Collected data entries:
Segment Open

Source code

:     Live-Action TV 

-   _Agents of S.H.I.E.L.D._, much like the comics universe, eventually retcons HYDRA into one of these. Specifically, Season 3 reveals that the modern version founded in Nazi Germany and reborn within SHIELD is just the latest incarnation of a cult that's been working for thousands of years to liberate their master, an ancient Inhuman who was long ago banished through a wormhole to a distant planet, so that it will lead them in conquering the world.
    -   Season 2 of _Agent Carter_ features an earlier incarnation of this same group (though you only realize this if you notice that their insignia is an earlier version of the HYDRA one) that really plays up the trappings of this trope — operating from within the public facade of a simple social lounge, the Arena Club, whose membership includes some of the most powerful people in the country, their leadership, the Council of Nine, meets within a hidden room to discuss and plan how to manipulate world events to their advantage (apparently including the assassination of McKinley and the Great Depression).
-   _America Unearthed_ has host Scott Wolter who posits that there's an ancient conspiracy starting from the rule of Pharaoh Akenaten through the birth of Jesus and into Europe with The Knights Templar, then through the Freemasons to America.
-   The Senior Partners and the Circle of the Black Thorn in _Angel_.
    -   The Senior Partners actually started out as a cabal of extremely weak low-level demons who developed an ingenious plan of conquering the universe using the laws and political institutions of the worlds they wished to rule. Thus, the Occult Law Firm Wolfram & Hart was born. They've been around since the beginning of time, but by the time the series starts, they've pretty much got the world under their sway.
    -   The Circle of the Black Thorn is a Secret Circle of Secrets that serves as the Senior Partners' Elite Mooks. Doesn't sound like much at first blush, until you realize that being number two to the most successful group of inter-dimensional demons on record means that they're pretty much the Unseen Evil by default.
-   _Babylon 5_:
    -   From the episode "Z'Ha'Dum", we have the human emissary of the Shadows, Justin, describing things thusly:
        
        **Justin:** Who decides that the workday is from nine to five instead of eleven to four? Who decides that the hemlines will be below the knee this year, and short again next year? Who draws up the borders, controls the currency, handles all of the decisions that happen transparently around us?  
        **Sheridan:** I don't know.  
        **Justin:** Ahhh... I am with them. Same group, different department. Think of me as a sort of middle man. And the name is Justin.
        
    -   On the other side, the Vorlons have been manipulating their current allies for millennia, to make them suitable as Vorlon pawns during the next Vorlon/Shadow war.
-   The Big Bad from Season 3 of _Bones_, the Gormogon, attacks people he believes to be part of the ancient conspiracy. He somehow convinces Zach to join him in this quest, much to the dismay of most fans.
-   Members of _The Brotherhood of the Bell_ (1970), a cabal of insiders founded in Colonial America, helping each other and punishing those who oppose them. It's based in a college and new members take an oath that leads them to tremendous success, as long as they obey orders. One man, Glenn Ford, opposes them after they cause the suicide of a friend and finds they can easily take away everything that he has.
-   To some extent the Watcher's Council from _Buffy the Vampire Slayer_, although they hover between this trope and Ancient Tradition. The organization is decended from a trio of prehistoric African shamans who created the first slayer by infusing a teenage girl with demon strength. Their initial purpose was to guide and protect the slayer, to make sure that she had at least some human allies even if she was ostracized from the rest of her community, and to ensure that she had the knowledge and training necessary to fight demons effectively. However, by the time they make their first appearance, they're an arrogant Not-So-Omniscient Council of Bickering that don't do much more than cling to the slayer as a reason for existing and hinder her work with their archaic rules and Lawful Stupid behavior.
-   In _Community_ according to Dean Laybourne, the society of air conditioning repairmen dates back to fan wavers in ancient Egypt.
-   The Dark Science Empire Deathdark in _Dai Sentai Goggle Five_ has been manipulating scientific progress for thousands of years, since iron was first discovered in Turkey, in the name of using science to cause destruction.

Segment Closed

- _Task statement_
Recast every line of the source text in the items above as a numbered list, leaving out the blank lines.

- _Solution for this task_
1. Source code
2. :     Live-Action TV 
3. -   _Agents of S.H.I.E.L.D._, much like the comics universe, eventually retcons HYDRA into one of these. Specifically, Season 3 reveals that the modern version founded in Nazi Germany and reborn within SHIELD is just the latest incarnation of a cult that's been working for thousands of years to liberate their master, an ancient Inhuman who was long ago banished through a wormhole to a distant planet, so that it will lead them in conquering the world.
4.     -   Season 2 of _Agent Carter_ features an earlier incarnation of this same group (though you only realize this if you notice that their insignia is an earlier version of the HYDRA one) that really plays up the trappings of this trope — operating from within the public facade of a simple social lounge, the Arena Club, whose membership includes some of the most powerful people in the country, their leadership, the Council of Nine, meets within a hidden room to discuss and plan how to manipulate world events to their advantage (apparently including the assassination of McKinley and the Great Depression).
5. -   _America Unearthed_ has host Scott Wolter who posits that there's an ancient conspiracy starting from the rule of Pharaoh Akenaten through the birth of Jesus and into Europe with The Knights Templar, then through the Freemasons to America.
6. -   The Senior Partners and the Circle of the Black Thorn in _Angel_.
7.     -   The Senior Partners actually started out as a cabal of extremely weak low-level demons who developed an ingenious plan of conquering the universe using the laws and political institutions of the worlds they wished to rule. Thus, the Occult Law Firm Wolfram & Hart was born. They've been around since the beginning of time, but by the time the series starts, they've pretty much got the world under their sway.
8.     -   The Circle of the Black Thorn is a Secret Circle of Secrets that serves as the Senior Partners' Elite Mooks. Doesn't sound like much at first blush, until you realize that being number two to the most successful group of inter-dimensional demons on record means that they're pretty much the Unseen Evil by default.
9. -   _Babylon 5_:
10.     -   From the episode "Z'Ha'Dum", we have the human emissary of the Shadows, Justin, describing things thusly:
11.         **Justin:** Who decides that the workday is from nine to five instead of eleven to four? Who decides that the hemlines will be below the knee this year, and short again next year? Who draws up the borders, controls the currency, handles all of the decisions that happen transparently around us?  
12.         **Sheridan:** I don't know.  
13.         **Justin:** Ahhh... I am with them. Same group, different department. Think of me as a sort of middle man. And the name is Justin.
14.     -   On the other side, the Vorlons have been manipulating their current allies for millennia, to make them suitable as Vorlon pawns during the next Vorlon/Shadow war.
15. -   The Big Bad from Season 3 of _Bones_, the Gormogon, attacks people he believes to be part of the ancient conspiracy. He somehow convinces Zach to join him in this quest, much to the dismay of most fans.
16. -   Members of _The Brotherhood of the Bell_ (1970), a cabal of insiders founded in Colonial America, helping each other and punishing those who oppose them. It's based in a college and new members take an oath that leads them to tremendous success, as long as they obey orders. One man, Glenn Ford, opposes them after they cause the suicide of a friend and finds they can easily take away everything that he has.
17. -   To some extent the Watcher's Council from _Buffy the Vampire Slayer_, although they hover between this trope and Ancient Tradition. The organization is decended from a trio of prehistoric African shamans who created the first slayer by infusing a teenage girl with demon strength. Their initial purpose was to guide and protect the slayer, to make sure that she had at least some human allies even if she was ostracized from the rest of her community, and to ensure that she had the knowledge and training necessary to fight demons effectively. However, by the time they make their first appearance, they're an arrogant Not-So-Omniscient Council of Bickering that don't do much more than cling to the slayer as a reason for existing and hinder her work with their archaic rules and Lawful Stupid behavior.
18. -   In _Community_ according to Dean Laybourne, the society of air conditioning repairmen dates back to fan wavers in ancient Egypt.
19. -   The Dark Science Empire Deathdark in _Dai Sentai Goggle Five_ has been manipulating scientific progress for thousands of years, since iron was first discovered in Turkey, in the name of using science to cause destruction.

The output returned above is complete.